A gap 121 having a gap dimension of at most 1/20 of the external diameter of the ball bearing is located axially between a cooling element 101 formed on the housing cover 33 and the axial outer wall surface of the containment shell 77. A layer of a thermally conductive paste, which is also replaceable by thermally conductive adhesive, is provided in the gap 121 in the embodiment shown.

Heat dissipation of the heat generated by the ball bearing 29 in operation takes place from the ball bearing 29 to the ball bearing cup 28, furthermore to the containment shell 77 and in the axial direction via the thermally conductive paste to the cooling element 101 of the housing cover 33 of the motor housing 22. The heat is emitted further to the external environment from the housing cover 33. The motor housing and in particular its housing cover 33 therefore function as a heat sink.

Claims

1. A rotor (1) of an electric motor having a permanent magnet (6) extending around an axis of rotation of the rotor, on which a plastic overmolding (3) is provided, which defines a shaft passage (10) for the fastening receptacle of a motor shaft (14) of the electric motor along the axis of rotation, and wherein a press-fit bushing (2), into which the motor shaft can be pressed by a press fit and can be fixed on the rotor, is arranged directly adjoining the shaft passage (10) formed by the plastic overmolding (3).
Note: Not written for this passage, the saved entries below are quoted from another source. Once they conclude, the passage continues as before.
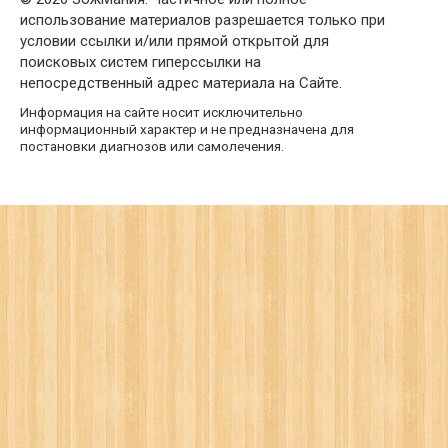
использование материалов разрешается только при
условии ссылки и/или прямой открытой для
поисковых систем гиперссылки на
непосредственный адрес материала на Сайте.
Информация на сайте носит исключительно
информационный характер и не предназначена для
постановки диагнозов или самолечения.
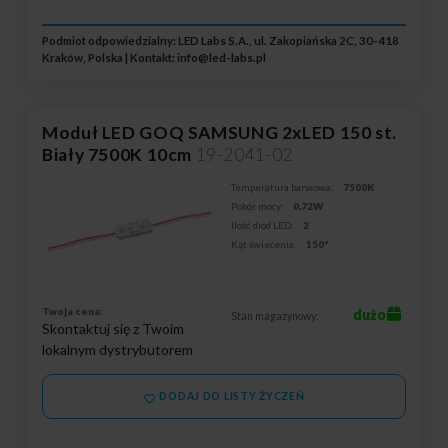
Podmiot odpowiedzialny: LED Labs S.A., ul. Zakopiańska 2C, 30-418
Kraków, Polska | Kontakt:
info@led-labs.pl
Moduł LED GOQ SAMSUNG 2xLED 150 st.
Biały 7500K 10cm
19-2041-02
Temperatura barwowa:
7500K
Pobór mocy:
0,72W
Ilość diod LED:
2
Kąt świecenia:
150°
Twoja cena:
dużo
Stan magazynowy:
Skontaktuj się z Twoim
lokalnym dystrybutorem
DODAJ DO LISTY ŻYCZEŃ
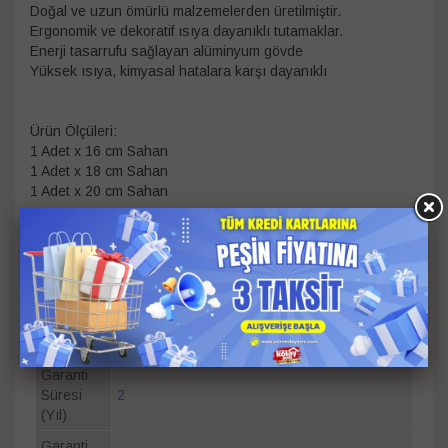
Doğal ve uzun ömürlü malzemelerden üretilmiştir.
Ergonomik ve dekoratif ısıya dayanıklı tutamaklar.
Enerji tasarrufu sağlayan alüminyum gövde
Yüksek ısıya, kimyasal hatalara karşı dayanıklı
Ürün Ölçüleri:
1 Adet x 16 cm Sahan
1 Adet x 18 cm Sahan
1 Adet x 20 cm Sahan
Parça
6
Sayısı
Ölçü
16 cm
,
18 cm
,
20 cm
Bilgisi
Renk
Antrasit
Garanti
Süresi
2
(Yıl)
Garanti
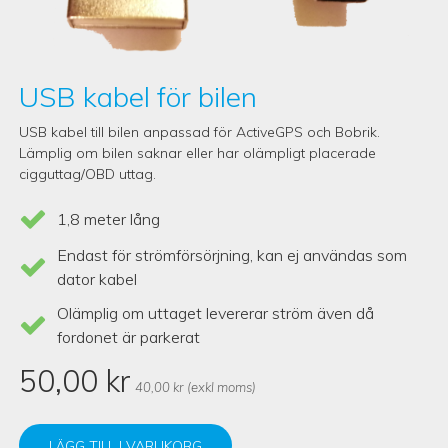
USB kabel för bilen
USB kabel till bilen anpassad för ActiveGPS och Bobrik.
Lämplig om bilen saknar eller har olämpligt placerade
cigguttag/OBD uttag.
1,8 meter lång
Endast för strömförsörjning, kan ej användas som
dator kabel
Olämplig om uttaget levererar ström även då
fordonet är parkerat
50,00
kr
40,00
kr
(exkl moms)
LÄGG TILL I VARUKORG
2. The rotor as claimed in claim 1, characterized in that the press-fit bushing (2) and the permanent magnet (6) are arranged at the same axial height along the axis of rotation and at least partially overlap viewed in axial section.
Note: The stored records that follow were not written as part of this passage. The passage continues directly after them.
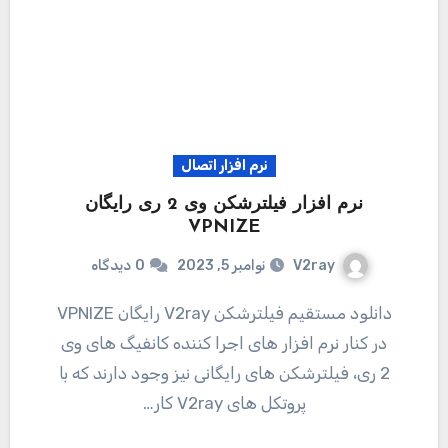
نرم افزار اتصال
نرم افزار فیلترشکن وی 2 ری رایگان
VPNIZE
V2ray
نوامبر 5, 2023
0
دیدگاه
دانلود مستقیم فیلترشکن V2ray رایگان VPNIZE
در کنار نرم افزار های اجرا کننده کانفیگ های وی
2 ری، فیلترشکن های رایگانی نیز وجود دارند که با
پروتکل های V2ray کار…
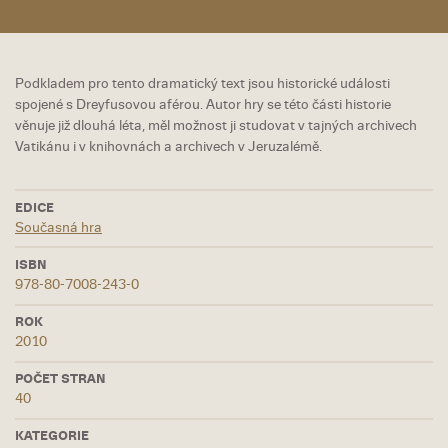
Podkladem pro tento dramatický text jsou historické události
spojené s Dreyfusovou aférou. Autor hry se této části historie
věnuje již dlouhá léta, měl možnost ji studovat v tajných archivech
Vatikánu i v knihovnách a archivech v Jeruzalémě.
EDICE
Současná hra
ISBN
978-80-7008-243-0
ROK
2010
POČET STRAN
40
KATEGORIE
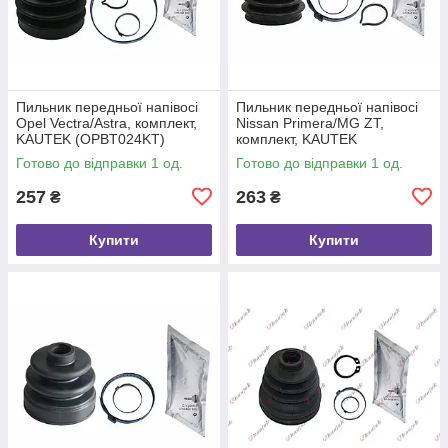
Пильник передньої напівосі
Пильник передньої напівосі
Opel Vectra/Astra, комплект,
Nissan Primera/MG ZT,
KAUTEK (OPBT024KT)
комплект, KAUTEK
(NIBT017KT)
Готово до відправки 1 од.
Готово до відправки 1 од.
257
263
₴
₴
Купити
Купити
3. The rotor as claimed in claim 1, characterized in that the press-fit bushing (2) and the permanent magnet (6) are arranged at the same axial height along the axis of rotation and overlap completely over their respective axial length.
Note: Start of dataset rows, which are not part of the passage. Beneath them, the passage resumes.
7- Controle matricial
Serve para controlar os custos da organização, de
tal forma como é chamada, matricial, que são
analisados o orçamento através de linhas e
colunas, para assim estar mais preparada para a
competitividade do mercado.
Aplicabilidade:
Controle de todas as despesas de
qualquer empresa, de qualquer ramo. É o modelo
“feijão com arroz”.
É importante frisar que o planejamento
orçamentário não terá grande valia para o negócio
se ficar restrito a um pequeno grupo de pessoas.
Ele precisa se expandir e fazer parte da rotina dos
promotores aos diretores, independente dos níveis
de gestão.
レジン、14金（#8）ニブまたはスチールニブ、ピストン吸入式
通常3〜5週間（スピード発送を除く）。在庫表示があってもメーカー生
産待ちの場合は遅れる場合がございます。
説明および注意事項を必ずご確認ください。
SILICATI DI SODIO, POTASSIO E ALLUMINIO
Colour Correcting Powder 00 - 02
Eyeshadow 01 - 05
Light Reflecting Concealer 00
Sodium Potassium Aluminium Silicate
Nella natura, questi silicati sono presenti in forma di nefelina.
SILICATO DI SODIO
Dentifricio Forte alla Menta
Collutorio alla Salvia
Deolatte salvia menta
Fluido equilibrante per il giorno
4. The rotor as claimed in claim 1, characterized in that the permanent magnet (6) includes at least one axial recess (5), in which the plastic overmolding (3) engages in a formfitting manner, on at least one of its two axial end sides (15, 16).

5. The rotor as claimed in claim 1, characterized in that the permanent magnet (6) includes at least one axial recess (5), in which the plastic overmolding (3) engages in a formfitting manner, on both of its axial end sides (15, 16).

6. The rotor as claimed in claim 4, characterized in that the axial recess (5) is formed as a notch in the transition region from the axial end side to the radial inner lateral surface of the permanent magnet (6).

7. The rotor as claimed in claim 4, characterized in that the recess (5) is formed circumferentially in the circumferential direction and has a spherical cap cross section.

8. The rotor as claimed in claim 1, characterized in that the plastic overmolding (3) extends in the axial direction beyond the axial end faces of the permanent magnet (6) and forms at least one contact surface on at least one of the two axial end faces of the permanent magnet (6).

9. The rotor as claimed in claim 1, characterized in that the plastic overmolding (3) includes an axial stop (9), which the press-fit bushing (2) is positioned pressing against.

10. The rotor as claimed in claim 1, characterized in that the permanent magnet (6) is formed from brittle, inelastic material.

11. The rotor as claimed claim 1, characterized in that the plastic overmolding (3) has partially elastic properties, so that the press-fit bushing (2) can be pressed in the radial direction into the plastic overmolding (3).

12. The rotor as claimed claim 1, characterized in that the press-fit bushing (2) has an axial length which corresponds to at least 50% of an axial length of the permanent magnet (6).

13. The rotor as claimed claim 1, characterized in that it is formed rotationally symmetrical.

14. The rotor as claimed in claim 1, characterized in that the plastic overmolding (3) and/or the permanent magnet (6) are integrally formed.

15. An electric motor (100) having a stator (26) and a rotor (1) as claimed in claim 1, wherein the motor shaft (14) is fixed on the rotor (1) pressed by a press fit into the press-fit bushing (2).